The use of lung ultrasound (LUS) is instrumental in the evaluation of many thoracic
diseases and its ability to detect pleural-pulmonary pathologies is widely accepted.
However, the use of LUS as an indication of underlying parenchymal lung disease, when the
organ is still aerated, is a relatively new application. A-lines and B-lines are two
separate and distinct artifacts which may be seen during the examination of the
nonconsolidated lungs by ultrasound because of different underlying structures. Even
though the practical role of LUS artifacts is accepted for detecting and monitoring many
conditions, we do not fully understand their origin. The artifactual information beyond
the pleura line in LUS images of the normal and of the not critically deflated lung
represents the ultimate outcome of complex interactions of a specific acoustic wave with
a specific three-dimensional structure of the biological tissue.

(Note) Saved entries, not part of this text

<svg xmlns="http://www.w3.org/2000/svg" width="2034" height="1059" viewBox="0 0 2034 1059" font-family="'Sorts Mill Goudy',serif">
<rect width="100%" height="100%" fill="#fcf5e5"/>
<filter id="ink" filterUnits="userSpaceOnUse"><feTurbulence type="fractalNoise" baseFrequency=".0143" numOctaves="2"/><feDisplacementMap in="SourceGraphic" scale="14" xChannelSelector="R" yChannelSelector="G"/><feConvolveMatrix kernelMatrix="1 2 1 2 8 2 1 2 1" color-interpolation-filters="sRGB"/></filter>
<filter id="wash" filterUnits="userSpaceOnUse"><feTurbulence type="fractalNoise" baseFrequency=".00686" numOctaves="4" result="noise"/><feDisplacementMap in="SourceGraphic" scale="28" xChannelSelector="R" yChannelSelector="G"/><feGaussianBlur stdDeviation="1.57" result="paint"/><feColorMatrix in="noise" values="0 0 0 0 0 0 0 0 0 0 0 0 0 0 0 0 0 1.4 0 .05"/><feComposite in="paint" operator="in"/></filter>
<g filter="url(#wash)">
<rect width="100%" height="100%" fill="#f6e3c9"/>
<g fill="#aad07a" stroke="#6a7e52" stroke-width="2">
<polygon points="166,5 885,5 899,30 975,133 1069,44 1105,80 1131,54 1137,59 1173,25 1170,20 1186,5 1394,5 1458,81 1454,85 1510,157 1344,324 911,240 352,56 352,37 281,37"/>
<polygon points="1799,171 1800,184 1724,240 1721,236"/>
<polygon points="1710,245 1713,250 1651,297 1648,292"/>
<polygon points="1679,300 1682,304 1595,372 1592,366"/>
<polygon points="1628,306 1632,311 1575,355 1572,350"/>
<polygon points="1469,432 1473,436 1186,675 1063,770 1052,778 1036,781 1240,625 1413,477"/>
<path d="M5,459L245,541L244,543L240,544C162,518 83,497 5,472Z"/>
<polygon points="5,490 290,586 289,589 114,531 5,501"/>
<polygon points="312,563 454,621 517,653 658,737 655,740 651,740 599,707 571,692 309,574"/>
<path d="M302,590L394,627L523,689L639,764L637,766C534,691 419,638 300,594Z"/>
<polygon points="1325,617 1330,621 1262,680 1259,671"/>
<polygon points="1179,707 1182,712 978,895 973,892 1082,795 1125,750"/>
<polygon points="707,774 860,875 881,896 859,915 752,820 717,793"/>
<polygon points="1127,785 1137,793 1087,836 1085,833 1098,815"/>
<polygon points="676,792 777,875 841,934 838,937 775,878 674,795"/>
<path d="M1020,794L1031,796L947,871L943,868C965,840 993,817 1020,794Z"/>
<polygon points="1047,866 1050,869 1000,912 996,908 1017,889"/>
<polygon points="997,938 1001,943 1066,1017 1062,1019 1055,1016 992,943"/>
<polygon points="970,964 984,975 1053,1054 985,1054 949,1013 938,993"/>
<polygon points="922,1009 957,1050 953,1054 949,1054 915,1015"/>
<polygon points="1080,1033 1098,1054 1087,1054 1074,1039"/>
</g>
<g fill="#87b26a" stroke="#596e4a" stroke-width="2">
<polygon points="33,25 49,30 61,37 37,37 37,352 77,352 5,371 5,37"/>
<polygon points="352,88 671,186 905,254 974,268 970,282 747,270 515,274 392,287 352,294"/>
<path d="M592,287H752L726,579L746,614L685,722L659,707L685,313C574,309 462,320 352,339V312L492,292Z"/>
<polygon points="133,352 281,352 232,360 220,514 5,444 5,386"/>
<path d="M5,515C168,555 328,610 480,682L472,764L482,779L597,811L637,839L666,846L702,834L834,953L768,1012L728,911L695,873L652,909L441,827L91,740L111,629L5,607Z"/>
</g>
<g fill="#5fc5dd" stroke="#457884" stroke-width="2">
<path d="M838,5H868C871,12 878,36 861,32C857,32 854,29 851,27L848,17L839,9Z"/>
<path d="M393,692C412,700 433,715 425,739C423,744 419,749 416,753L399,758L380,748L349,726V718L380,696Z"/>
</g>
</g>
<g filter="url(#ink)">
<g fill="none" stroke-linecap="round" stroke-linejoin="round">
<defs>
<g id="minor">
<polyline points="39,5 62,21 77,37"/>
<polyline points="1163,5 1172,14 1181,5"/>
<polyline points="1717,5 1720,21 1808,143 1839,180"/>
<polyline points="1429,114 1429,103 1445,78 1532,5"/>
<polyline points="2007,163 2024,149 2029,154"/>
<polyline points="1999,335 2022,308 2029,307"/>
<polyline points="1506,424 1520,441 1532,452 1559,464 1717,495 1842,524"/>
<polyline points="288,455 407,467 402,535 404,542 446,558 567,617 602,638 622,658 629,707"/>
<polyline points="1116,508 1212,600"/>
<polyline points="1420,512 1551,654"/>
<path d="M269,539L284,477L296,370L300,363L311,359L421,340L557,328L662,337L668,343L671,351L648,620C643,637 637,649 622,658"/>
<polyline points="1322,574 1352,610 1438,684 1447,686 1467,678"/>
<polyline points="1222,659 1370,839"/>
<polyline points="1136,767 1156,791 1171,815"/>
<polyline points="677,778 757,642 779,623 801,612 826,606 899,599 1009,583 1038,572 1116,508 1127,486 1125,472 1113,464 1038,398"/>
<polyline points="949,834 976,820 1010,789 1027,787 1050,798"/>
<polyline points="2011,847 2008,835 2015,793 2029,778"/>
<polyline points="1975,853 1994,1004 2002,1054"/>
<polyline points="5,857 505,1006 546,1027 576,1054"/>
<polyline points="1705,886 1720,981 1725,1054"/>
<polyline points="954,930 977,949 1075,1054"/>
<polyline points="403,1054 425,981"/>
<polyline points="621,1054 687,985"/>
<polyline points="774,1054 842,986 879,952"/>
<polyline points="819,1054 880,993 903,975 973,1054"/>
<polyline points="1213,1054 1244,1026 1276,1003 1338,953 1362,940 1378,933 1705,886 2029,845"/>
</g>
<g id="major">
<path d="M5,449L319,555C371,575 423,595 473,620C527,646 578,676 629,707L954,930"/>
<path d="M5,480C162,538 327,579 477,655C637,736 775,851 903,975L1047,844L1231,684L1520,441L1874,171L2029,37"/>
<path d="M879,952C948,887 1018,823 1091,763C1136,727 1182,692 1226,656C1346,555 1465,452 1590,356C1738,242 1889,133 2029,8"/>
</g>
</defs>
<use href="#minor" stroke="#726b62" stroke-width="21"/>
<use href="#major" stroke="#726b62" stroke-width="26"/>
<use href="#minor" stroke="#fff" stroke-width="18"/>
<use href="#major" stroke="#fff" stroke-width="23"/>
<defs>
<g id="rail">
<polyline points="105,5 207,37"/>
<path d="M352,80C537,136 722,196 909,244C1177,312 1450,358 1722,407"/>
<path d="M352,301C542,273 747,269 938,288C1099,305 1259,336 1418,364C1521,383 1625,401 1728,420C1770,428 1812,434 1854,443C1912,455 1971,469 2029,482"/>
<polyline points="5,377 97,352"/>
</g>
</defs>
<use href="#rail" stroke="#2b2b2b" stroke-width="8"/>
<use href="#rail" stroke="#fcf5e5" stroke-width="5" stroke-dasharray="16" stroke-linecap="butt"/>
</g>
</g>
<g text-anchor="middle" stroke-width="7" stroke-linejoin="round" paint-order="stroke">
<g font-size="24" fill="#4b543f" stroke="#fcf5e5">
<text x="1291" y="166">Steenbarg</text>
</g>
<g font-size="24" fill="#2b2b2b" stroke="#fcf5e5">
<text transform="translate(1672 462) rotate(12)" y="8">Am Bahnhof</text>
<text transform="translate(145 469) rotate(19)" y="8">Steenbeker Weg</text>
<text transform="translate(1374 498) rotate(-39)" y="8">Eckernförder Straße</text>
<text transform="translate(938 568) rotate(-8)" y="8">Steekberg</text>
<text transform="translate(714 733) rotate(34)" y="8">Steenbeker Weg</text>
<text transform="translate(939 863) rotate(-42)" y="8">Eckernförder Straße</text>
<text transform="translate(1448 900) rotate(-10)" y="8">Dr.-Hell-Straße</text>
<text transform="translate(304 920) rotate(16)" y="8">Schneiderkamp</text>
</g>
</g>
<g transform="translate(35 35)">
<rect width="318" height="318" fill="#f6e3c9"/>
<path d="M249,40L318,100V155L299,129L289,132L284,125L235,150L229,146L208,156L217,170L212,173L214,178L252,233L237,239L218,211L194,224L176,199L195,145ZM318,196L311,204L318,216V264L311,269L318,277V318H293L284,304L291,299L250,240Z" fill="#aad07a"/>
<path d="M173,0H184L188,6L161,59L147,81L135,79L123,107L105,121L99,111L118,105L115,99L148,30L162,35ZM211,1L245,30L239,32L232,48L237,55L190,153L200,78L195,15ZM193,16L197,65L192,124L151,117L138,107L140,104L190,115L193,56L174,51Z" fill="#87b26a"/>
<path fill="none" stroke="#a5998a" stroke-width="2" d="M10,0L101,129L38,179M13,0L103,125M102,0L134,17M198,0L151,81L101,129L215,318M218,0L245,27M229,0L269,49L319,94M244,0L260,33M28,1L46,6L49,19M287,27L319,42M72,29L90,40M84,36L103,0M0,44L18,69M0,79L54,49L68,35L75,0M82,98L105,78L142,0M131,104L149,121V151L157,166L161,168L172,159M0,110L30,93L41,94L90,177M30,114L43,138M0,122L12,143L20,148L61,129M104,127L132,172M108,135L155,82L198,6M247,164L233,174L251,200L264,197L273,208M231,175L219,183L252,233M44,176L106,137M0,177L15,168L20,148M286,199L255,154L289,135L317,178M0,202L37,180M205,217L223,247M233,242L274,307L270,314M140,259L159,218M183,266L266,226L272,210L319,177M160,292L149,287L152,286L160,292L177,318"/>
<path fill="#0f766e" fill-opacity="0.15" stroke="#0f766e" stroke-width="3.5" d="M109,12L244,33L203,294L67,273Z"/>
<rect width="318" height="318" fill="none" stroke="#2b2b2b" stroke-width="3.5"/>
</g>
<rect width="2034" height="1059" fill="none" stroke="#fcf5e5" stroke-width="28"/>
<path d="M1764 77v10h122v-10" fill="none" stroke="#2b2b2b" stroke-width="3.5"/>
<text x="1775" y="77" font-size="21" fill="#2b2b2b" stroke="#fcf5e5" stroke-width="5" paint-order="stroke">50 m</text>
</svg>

Chronic obstructive pulmonary disease (COPD) is a complex condition with a wide spectrum
of clinical presentations and pathological features unified under the spirometric
definition of airflow obstruction. The mechanisms responsible for airflow obstruction in
COPD (airway narrowing and parenchymal destruction) cannot be distinguished by standard
spirometry.
Chest computed tomography (CT) allows to depict and measure in vivo the lung pathologic
changes of COPD by quantifying parenchymal destruction, the direct sign of emphysema.
Although quantitative and qualitative studies have shown that CT can allow distinguishing
subtypes of emphysema, a widespread routine use of CT for the assessment of COPD in
clinical practice cannot be currently foreseen due to radiation exposure and limited
instrumental availability.
LUS can detect pleural-pulmonary pathologies. However, the use of LUS as an indication of
underlying parenchymal lung disease, when the organ is still aerated, as in emphysema, is
a new application.
This study is aimed at researching correlations among a pool of data deriving from
ultrasonographic and tomographic evaluations of patients with panlobular or paraseptal
emphysema, to improve the comprehension of acoustic information derived from ultrasound
evaluation.
The study will not modify the diagnostic / therapeutic process of the enrolled patients,
who will all have in common the CT evidence of panlobular or paraseptal emphysema.

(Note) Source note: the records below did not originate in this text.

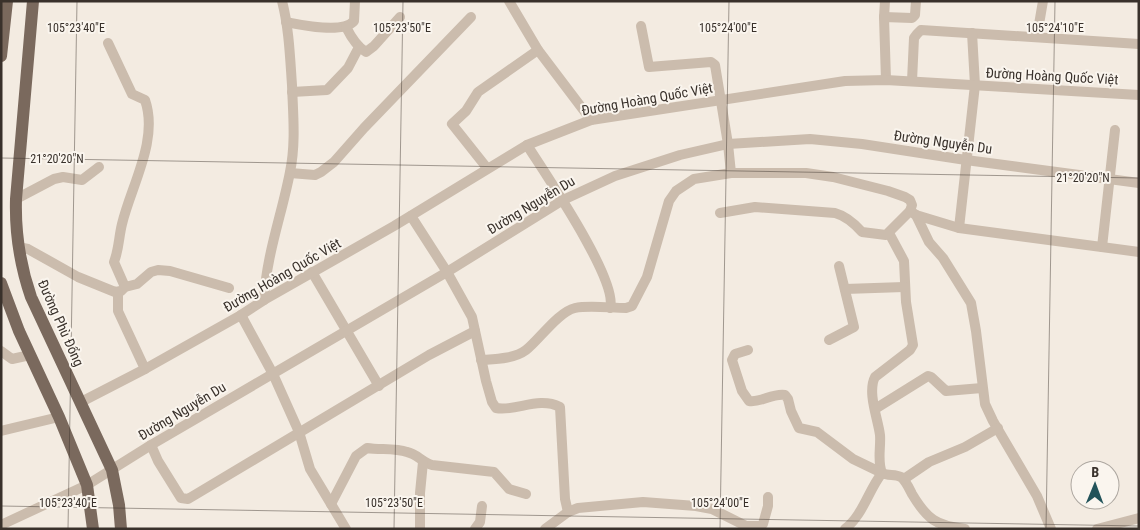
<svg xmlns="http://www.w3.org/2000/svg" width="1140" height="530" font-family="'Roboto Condensed',sans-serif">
	<rect width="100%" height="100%" fill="#f3ebe1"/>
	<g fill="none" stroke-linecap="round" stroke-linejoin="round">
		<g stroke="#cbbcad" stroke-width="10">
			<polyline points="509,1 538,50 591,120"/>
			<polyline points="884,17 885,1"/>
			<path d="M 286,22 C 301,25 343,34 354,21 L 355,1"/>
			<polyline points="641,26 649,67 711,62 715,65 728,144 731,173"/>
			<path d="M 346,27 C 351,37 357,47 366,52 L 374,46 L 400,17"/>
			<polyline points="1037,36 1043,1"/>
			<path d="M 108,43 L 132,94 L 145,100 C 159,140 131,186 122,224 C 119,236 119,247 115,259 L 114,262 L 125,287"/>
			<polyline points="886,80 884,17 912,18 915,15 916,1"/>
			<polyline points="912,81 914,38 917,34 921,30 1139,44"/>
			<polyline points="292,92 327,90 348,68 359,47"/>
			<path d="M 527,145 C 544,172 619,281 610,308"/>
			<polyline points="487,168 452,124 466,111 478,92 538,50"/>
			<polyline points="290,173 315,175 321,172 334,162 364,128 471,17"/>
			<polyline points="16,199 54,179 63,177 82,180 99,167"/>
			<polyline points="910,211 916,215 929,242 943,258 971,303 976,331 985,404 993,421 1037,496 1051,529"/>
			<polyline points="916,215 959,228 1139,252"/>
			<path d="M 411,216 L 447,272 L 472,317 L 486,381 L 492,402 L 496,408 C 516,412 538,396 560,407 L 565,499 L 568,512"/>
			<polyline points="959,228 975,85 972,33"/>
			<path d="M 889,233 L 904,261 L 906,302 L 913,345 L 910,350 L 875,377 C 867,392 878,419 880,435 C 881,448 877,461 882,473 C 888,476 895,474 901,477 C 906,481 909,488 912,494 C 927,519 936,526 965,529"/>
			<polyline points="18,247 28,249 78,277 115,292 121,291 125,287 137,284 151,272 158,270 170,271 229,288"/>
			<polyline points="1102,247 1115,130"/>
			<polyline points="312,272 379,386"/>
			<polyline points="845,289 904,287"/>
			<polyline points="118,292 118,311 145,369"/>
			<path d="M 264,300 C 266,256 282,214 290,172 C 296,143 293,114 292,85 C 290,57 289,28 282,1"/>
			<polyline points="241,315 273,374 299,432 310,469 346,529"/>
			<polyline points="829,340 854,327 839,266"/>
			<path d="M 748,350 L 735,354 L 732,360 L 742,391 L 749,401 C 761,403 772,393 785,395 L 788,399 L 791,411 L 799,428 L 817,432 L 853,459 L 882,473 C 868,491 863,515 845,529"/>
			<polyline points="1,351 12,359 30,355"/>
			<path d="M 481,360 C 495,359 514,359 526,350 C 539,340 558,312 575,308 C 589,305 611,308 626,308 L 632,306 L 647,277 L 669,201 L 676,191 L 694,179 L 731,173 L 806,173 L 833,177 L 888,191 L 905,197 L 910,200 L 912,205 L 910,211 L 886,235 L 862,232 C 854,223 846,216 835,213 L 755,207 L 720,213"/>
			<polyline points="81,402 145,369 241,315 264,300 394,226 527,145 591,120 845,81 886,80 1139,95"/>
			<polyline points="875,409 928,376 931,377 946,391 982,388"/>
			<polyline points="1,431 59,417"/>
			<polyline points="151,445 158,461 181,498 188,499 429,355 475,331"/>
			<polyline points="904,479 929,462 965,447 998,428"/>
			<path d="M 331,504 L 356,456 L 367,448 C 380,450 395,448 407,452 C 417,454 422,462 432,465 L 494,472 L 509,489 L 526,494"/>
			<polyline points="1,525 87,485 151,445 447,272 563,200 615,176 680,155 728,144 810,139 862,144 966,160 1139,183"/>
			<polyline points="420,529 420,493 423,462"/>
			<polyline points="475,529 480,522 482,506"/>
			<polyline points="545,529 568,512 578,508 643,502 696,506 712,509 746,526 761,526 763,524 768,506 768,497"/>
			<polyline points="1097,529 1139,518"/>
		</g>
		<g stroke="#7a695d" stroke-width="12">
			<path d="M 33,1 L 16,199 C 15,233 20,265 31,297 L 112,470 L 119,505 L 121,529"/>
			<polyline points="1,56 7,1"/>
			<polyline points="1,283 19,331 59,417 87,485 93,529"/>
		</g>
	</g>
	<path fill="none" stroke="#39312b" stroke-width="1" stroke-opacity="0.45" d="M 1,158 L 1139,178M 1,506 L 1139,526M 68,529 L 77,1M 394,529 L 403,1M 720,529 L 729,1M 1046,529 L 1055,1"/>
	<g text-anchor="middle" stroke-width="4" stroke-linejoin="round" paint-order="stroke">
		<g font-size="14" fill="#39312b" stroke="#faf5ee">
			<text transform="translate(1052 76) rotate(3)" y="5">Đường Hoàng Quốc Việt</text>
			<text transform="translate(647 99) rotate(-10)" y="5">Đường Hoàng Quốc Việt</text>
			<text transform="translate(943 142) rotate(8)" y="5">Đường Nguyễn Du</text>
			<text transform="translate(531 205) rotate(-31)" y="5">Đường Nguyễn Du</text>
			<text transform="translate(282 275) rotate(-30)" y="5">Đường Hoàng Quốc Việt</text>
			<text transform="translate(61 323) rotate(66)" y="5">Đường Phù Đổng</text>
			<text transform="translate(182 411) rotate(-31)" y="5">Đường Nguyễn Du</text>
		</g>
	</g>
	<g font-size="12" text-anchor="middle" fill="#39312b" stroke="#faf5ee" stroke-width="4" stroke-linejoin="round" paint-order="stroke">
		<text x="76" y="32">105°23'40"E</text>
		<text x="402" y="32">105°23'50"E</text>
		<text x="728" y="32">105°24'00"E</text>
		<text x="1055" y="32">105°24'10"E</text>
		<text x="57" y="163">21°20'20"N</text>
		<text x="1083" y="182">21°20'20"N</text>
		<text x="68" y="507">105°23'40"E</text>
		<text x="394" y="507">105°23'50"E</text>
		<text x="720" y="507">105°24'00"E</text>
	</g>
	<rect width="1140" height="530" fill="none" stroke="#39312b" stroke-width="5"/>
	<g transform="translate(1095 485) rotate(1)"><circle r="24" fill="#faf5ee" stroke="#ada7a0"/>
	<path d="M0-4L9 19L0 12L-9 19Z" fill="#22535a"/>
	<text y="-8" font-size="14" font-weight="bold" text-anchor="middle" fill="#39312b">B</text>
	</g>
</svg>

Researchers will observe three defined population of patients at a single point (at the
time of enrolment). All subjects will have CT evidence of panlobular or paraseptal
emphysema. Patients will be recruited through three paths: 1) patients suffered from
COPD, in follow-up at Pulmonary Medicine Units in Rome and Naples, with HRCT evidence of
paraseptal or panlobular emphysema; 2) subjects who participate in the screening program
for lung cancer in Rome, Naples and Acquaviva delle Fonti, and 3) patients with
suspected/known lung cancer managed in all medical Units involved in this project.
All enrolled subjects will undergo LUS evaluation with both clinical and research
scanners. Patients will be assessed in supine position with the arms extended above the
head. The position is the same in which chest CT scans will be performed. LUS assessment
will be performed using commercially available linear probes.
Finally, all COPD patients and subjects who participate in the screening program for lung
cancer with CT evidence of paraseptal or panlobular emphysema will undergo oscillometry.
Tidal breathing analysis with impulse oscillometry (IOS) has proven to be an informative
and meaningful tool used in the early detection and follow up of pulmonary diseases like
COPD. IOS is almost independent of patient cooperation and can test a larger patient
range than spirometry alone including geriatric patients.